Lei, difatti, non aveva voluto dilungarsi troppo sulla vita di quella povera anima. Akilah doveva avere tredici anni a quel tempo, due anni di differenza rispetto a Zoe e questa la trattava come una sorellina minore, preferendo passare del tempo con Akilah che con la sorellina di sangue Elisabetta. Sì, perché mentre Zoe era una dea, Elisabetta era la principessa di casa, scorrazzava per casa agghindata con merletti e colori pastello assieme alle sue amichette.
Zoe aveva sempre trovato insopportabile il chiasso che queste facevano, ma avendo Akilah passava molto tempo fuori casa. Con lei studiava, insegnandole quello che lo Stato avrebbe dovuto concederle di sapere. Le aveva persino insegnato a leggere fluidamente –meglio di molti suoi compagni di classe decerebrati- e Akilah si era dimostrata persino più brava di lei in matematica, era svelta e, mentre Zoe arrancava un poco tra i calcoli, lei rifletteva e raggiungeva la soluzione in pochi minuti.

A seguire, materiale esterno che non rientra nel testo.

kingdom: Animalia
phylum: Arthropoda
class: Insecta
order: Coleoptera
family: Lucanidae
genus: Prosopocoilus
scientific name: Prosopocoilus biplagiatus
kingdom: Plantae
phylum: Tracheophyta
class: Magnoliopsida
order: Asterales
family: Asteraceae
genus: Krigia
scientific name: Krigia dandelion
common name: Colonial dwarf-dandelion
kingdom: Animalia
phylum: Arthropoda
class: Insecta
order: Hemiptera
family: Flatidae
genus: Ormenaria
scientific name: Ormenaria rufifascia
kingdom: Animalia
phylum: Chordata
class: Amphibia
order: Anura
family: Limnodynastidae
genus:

Marilena aveva notato lo sguardo di ammirazione e maternità che copriva gli occhi di Zoe quando osservava quella piccola amica, era come se un velo si stendeva non lasciando coperto quella superbia e prepotenza che tanto la caratterizzavano. Certo, anche loro talvolta discutevano, spesso per motivi sciocchi come quando Akilah non accettava i soldi perché “Non voglio approfittarmi di te” o come quando Zoe aveva detto che “Non capiva la religione”, ma tutto si era risolto con un innocente bisticcio.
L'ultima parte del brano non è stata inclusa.